(Directives)
a – In the excerpt below on the agent pipeline, turn the paragraph that begins "A new customer gets routed to Onboarding" into a short list that keeps its main facts.
b – Carry on the agent pipeline excerpt below, picking up right after its final sentence.

(Selected excerpt)
━━━

That's the user-facing loop. Before we dig into the agents themselves, it's worth zooming out to see how the pieces underneath fit together, because the architecture is doing a lot of the heavy lifting.
The architecture, piece by piece
Before we look at the agents individually, it helps to zoom out and see the whole system on one page. Here's what the pipeline actually looks like:
Incoming event
│
▼
┌─────────────────┐
│ Identity Agent │ Works out who the event belongs to
└────────┬────────┘
│
▼
Is this a new customer?
│
┌────┴────┐
│ Yes │ No
▼ ▼
┌──────────┐ ┌───────────────┐ ┌────────────────┐
│Onboarding│ │ Health Agent │──▶│ Strategy Agent │
│ Agent │ └───────────────┘ └────────────────┘
└──────────┘
A new customer gets routed to Onboarding. An existing customer goes through Health, then Strategy. Every agent receives everything the previous agents produced, so by the end you have one combined payload covering identity, health, and the recommended next action.
Now the systems that make that happen.

━━━

(Supplied material)
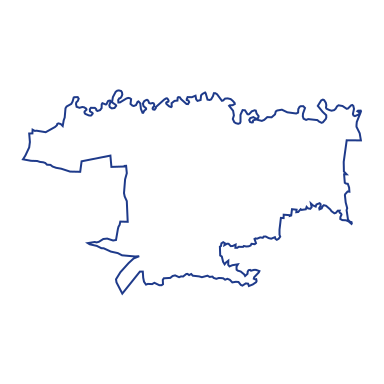 Camarón de Tejeda, Veracruz, Mexico (Albers equal-area conic projection)
{"feature_id": "50627088B3640264870704", "entity_name": "Camarón de Tejeda", "entity_type": "district", "adm_level": 2, "iso_a3": "MEX", "parent_name": "Mexico", "parent_adm1": "Veracruz", "projection": "albers", "projection_center": [-96.566, 19.003], "detail": "fine", "context": "isolated", "style": "outline", "palette": "blue", "viewbox_px": 384, "rotation_deg": 0, "n_neighbors": 0, "source": "geoboundaries", "source_scale": "gbopen_adm2", "svg_char_len": 6000}
<svg xmlns="http://www.w3.org/2000/svg" viewBox="0 0 384 384"><path d="M275.8,111.4L275.0,114.4L271.6,117.3L267.3,117.1L264.2,119.9L261.8,120.9L256.3,119.5L254.2,120.0L253.1,120.6L252.8,122.3L251.8,122.5L250.1,122.0L249.2,120.0L250.3,118.1L253.3,117.1L255.7,118.5L257.0,118.7L258.2,117.9L258.6,116.1L256.6,113.5L255.8,110.6L254.6,110.3L251.8,111.3L249.2,114.1L248.3,114.4L247.5,114.2L245.0,110.3L242.6,110.1L240.5,114.8L240.5,121.9L239.9,123.2L238.2,123.8L235.9,123.2L234.3,122.2L232.8,119.0L233.9,115.4L233.1,110.8L229.1,105.8L229.7,105.3L232.6,105.2L234.8,104.0L234.6,102.9L232.7,100.8L230.7,99.1L227.7,98.4L225.1,98.6L223.1,100.5L221.9,100.8L217.1,94.3L215.3,93.2L213.9,93.2L213.0,96.1L211.1,99.4L209.6,100.0L207.5,99.6L205.7,93.3L205.1,92.5L202.5,93.9L201.1,95.3L200.6,100.0L197.5,100.9L196.2,99.4L195.5,95.7L191.9,97.2L187.6,97.1L186.7,99.2L186.8,100.1L188.4,100.5L189.2,102.1L188.0,104.1L186.5,104.0L181.1,99.2L179.8,97.3L178.3,97.1L177.7,97.7L177.4,100.6L174.5,100.9L171.6,103.2L171.7,106.6L171.1,107.1L169.1,106.3L166.5,104.0L166.1,103.0L166.6,102.2L168.3,101.7L168.6,100.9L168.1,99.5L167.0,98.3L166.3,98.3L164.3,99.5L155.9,107.0L155.8,108.1L154.6,109.7L153.2,109.5L152.6,108.7L152.9,107.4L154.1,106.3L154.2,104.4L153.6,103.3L152.6,103.0L150.6,103.5L149.2,103.1L148.1,100.5L147.0,99.8L145.6,100.3L144.1,101.3L142.9,103.6L143.5,106.1L146.1,108.3L146.1,109.2L144.2,110.8L143.2,112.8L142.5,112.8L140.9,108.9L140.3,103.4L138.5,101.4L137.6,101.8L136.0,105.1L133.8,106.0L132.4,105.6L130.5,103.9L131.1,99.1L129.8,98.2L128.2,97.9L126.4,98.5L120.0,102.4L118.4,102.5L118.2,100.0L119.3,98.3L120.4,98.1L121.5,96.6L122.3,94.6L122.0,92.4L121.1,91.0L118.8,90.4L117.2,90.7L115.7,91.8L112.9,97.1L112.0,102.3L115.8,104.9L116.2,105.8L114.5,108.0L111.8,108.4L109.8,107.1L109.3,105.3L110.6,101.5L110.1,100.6L109.1,100.6L108.0,101.1L106.4,104.3L105.8,104.5L102.4,103.2L101.7,104.3L101.6,108.1L100.1,110.1L97.4,111.0L96.4,110.3L96.2,109.1L94.9,107.9L90.9,107.8L89.8,109.3L90.0,111.4L92.4,112.8L92.7,113.6L91.3,115.4L90.2,115.6L88.8,115.4L85.3,113.9L84.5,112.7L84.6,111.5L86.5,109.7L86.2,108.6L84.1,107.3L82.3,107.0L79.5,107.8L76.6,106.8L76.0,104.0L76.3,102.4L77.8,100.9L78.7,98.7L77.7,97.1L74.3,97.2L73.7,97.5L72.6,101.5L71.3,103.9L66.6,106.5L65.5,108.3L64.7,117.5L63.7,120.3L62.7,126.0L60.7,124.0L58.4,123.4L57.3,123.9L56.9,125.3L55.0,127.0L45.7,132.2L36.6,130.7L34.8,130.9L32.6,129.7L32.4,133.4L29.2,133.5L29.9,142.0L29.2,147.4L25.4,155.5L23.0,159.3L31.0,160.8L37.2,161.0L39.9,161.9L43.3,162.3L45.3,163.0L47.0,164.7L50.5,164.9L52.5,166.5L56.1,167.8L61.2,168.7L70.1,171.6L80.2,171.8L81.6,161.3L110.4,155.6L111.4,166.9L124.7,166.5L124.7,165.9L126.1,165.8L126.8,173.2L125.1,179.3L124.0,193.1L124.7,196.5L126.8,201.1L127.7,221.8L120.3,221.6L119.6,224.9L118.5,226.7L117.9,229.0L116.0,240.0L113.1,240.5L107.2,238.6L103.3,239.0L98.9,241.8L96.7,242.4L94.7,242.0L87.8,243.1L89.7,244.3L96.8,245.9L101.4,248.2L103.7,248.3L110.9,251.6L117.8,253.1L122.0,255.3L135.3,256.5L139.2,256.2L133.6,258.5L128.7,263.0L120.4,272.2L116.0,279.3L116.5,282.4L122.3,293.6L139.9,271.6L142.8,271.6L143.2,277.7L144.0,281.7L146.0,284.6L147.9,283.9L152.1,284.1L154.4,282.8L159.3,285.2L161.6,285.2L163.0,284.2L162.8,279.9L163.8,278.3L170.3,277.9L172.6,276.0L175.1,275.4L179.1,277.2L181.0,276.4L183.1,276.5L186.3,274.0L187.5,273.9L189.1,275.1L191.2,274.0L192.8,275.7L199.1,276.4L201.9,277.2L207.5,275.7L209.6,276.9L212.5,276.6L213.6,277.9L216.3,278.8L218.8,278.0L221.3,278.1L223.2,278.3L225.1,279.7L227.4,278.8L229.8,279.8L232.3,282.4L235.9,281.8L238.5,282.0L240.8,284.9L242.4,285.6L245.8,283.4L248.1,283.7L248.9,286.0L252.7,284.5L256.1,282.2L256.6,281.0L256.2,279.2L255.3,279.4L253.8,278.7L254.2,277.2L258.8,272.4L259.4,271.1L256.0,269.9L253.9,269.9L251.0,270.7L250.1,269.9L248.6,270.2L247.7,271.6L247.5,273.8L245.1,276.0L244.2,274.4L240.7,271.5L237.7,270.6L236.6,269.7L236.5,266.7L237.9,264.3L232.4,265.2L229.5,266.4L228.2,264.8L228.3,260.7L226.1,262.4L224.6,264.3L223.1,261.8L221.8,256.5L220.2,255.5L219.9,246.7L221.0,246.0L221.4,243.4L223.2,242.2L224.8,243.2L224.4,245.2L227.1,243.7L228.6,243.8L230.7,246.1L232.7,246.0L235.6,244.6L235.4,247.8L237.3,247.8L238.7,246.8L243.0,246.9L243.8,246.0L246.3,246.5L248.7,246.3L250.6,245.5L251.5,243.8L254.7,244.2L256.0,243.2L254.5,239.0L255.5,238.4L257.0,238.7L260.2,237.4L262.8,237.8L263.7,236.6L265.7,236.5L268.7,238.1L271.2,238.7L274.9,237.2L275.5,238.9L276.8,239.8L278.6,238.8L280.2,236.7L279.5,234.7L279.5,229.7L280.9,217.9L283.6,218.1L283.7,214.7L290.0,215.2L289.9,215.9L291.2,215.5L292.0,209.2L296.6,209.7L296.3,212.2L298.2,212.0L300.7,209.2L301.5,209.9L305.8,209.3L306.6,206.9L308.0,208.4L310.3,208.8L311.6,207.2L310.9,203.5L312.8,205.3L315.7,206.6L316.4,204.5L319.6,203.2L320.6,204.2L320.5,206.1L319.2,208.1L319.5,209.4L321.7,208.4L322.7,206.2L323.8,205.2L326.1,205.8L330.2,209.4L331.5,211.2L334.4,213.3L335.8,212.9L337.8,210.7L339.6,210.7L339.2,211.6L339.8,212.8L341.1,213.6L341.5,214.7L340.4,217.0L340.3,219.0L342.3,220.1L346.0,220.3L348.6,221.4L351.5,223.9L351.8,223.4L351.5,222.1L349.9,221.7L348.0,219.6L346.6,210.1L347.2,208.2L345.7,202.5L344.9,195.1L345.1,194.3L347.6,191.5L349.4,191.7L349.3,190.3L349.1,187.5L347.8,183.8L346.1,183.6L344.8,182.8L344.1,174.3L346.6,174.3L343.9,171.5L343.7,161.9L346.7,140.3L360.9,140.4L359.7,133.3L356.5,126.8L356.5,125.0L356.8,121.9L360.5,112.7L361.0,111.2L360.7,110.6L358.0,110.7L357.4,111.2L358.9,112.2L359.6,113.3L359.0,114.4L354.9,116.1L353.5,115.5L352.9,114.0L354.0,108.9L353.3,105.9L352.3,105.0L351.2,105.3L348.0,108.5L346.7,108.8L342.5,106.0L338.5,105.3L337.0,106.4L335.7,108.7L334.2,110.1L331.6,110.7L329.5,110.1L326.5,108.7L326.0,107.7L326.3,105.1L325.8,102.7L324.1,100.1L322.9,99.6L321.2,100.4L317.8,105.9L322.6,111.8L326.2,115.2L326.3,117.4L325.8,118.9L322.9,122.3L321.6,122.8L319.1,121.6L317.4,120.1L308.2,119.1L306.1,119.9L303.6,118.7L302.8,116.3L303.0,113.6L305.0,108.0L303.3,106.2L300.7,106.2L299.6,106.8L298.3,109.1L298.1,112.6L296.2,113.5L287.3,112.3L281.9,109.7L277.2,110.5L275.8,111.4Z" fill="none" stroke="#1e3a8a" stroke-width="2"/></svg>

━━━

(Results)
a –
- New customers are sent to the Onboarding Agent.
- Existing customers go through the Health Agent, then the Strategy Agent.
- Each agent gets everything the earlier agents produced.
- The end result is one combined payload covering identity, health, and the recommended next action.

b –
The three main systems
There are three moving parts: Conductor, Agentspan, and the agents themselves. Each does a distinct job, and they work independently of each other, which is the point.
Conductor is the coordinator
This is essentially the project manager for the whole system. It owns the workflow definition: what runs, in what order, and what happens at each fork in the road. When you click run in the UI, the Express backend tells Orkes (the hosted version of Conductor) to start a new execution of the customer_360_refresh workflow.
From that point, Conductor is in charge. It queues up the first task, waits for a worker to pick it up, receives the result, and decides what comes next. It handles retries if something fails, tracks state across every step, and enforces the routing logic.
For example, it uses a branching step to send new customers down the onboarding path and existing customers down the health and strategy path. Conductor doesn't know or care what the agents are doing inside each task. It just moves data through the pipeline.
Agentspan is where the agents actually run
It runs as a local server on port 6767 and is what executes the AI model calls. Each agent is registered there with its model, its tools, its instructions, and its safety checks.
When a worker needs to run the health agent, it calls Agentspan with the input. Agentspan handles the back and forth with the model, including tool calls, retries when a safety check fails, and making sure the output matches the expected format.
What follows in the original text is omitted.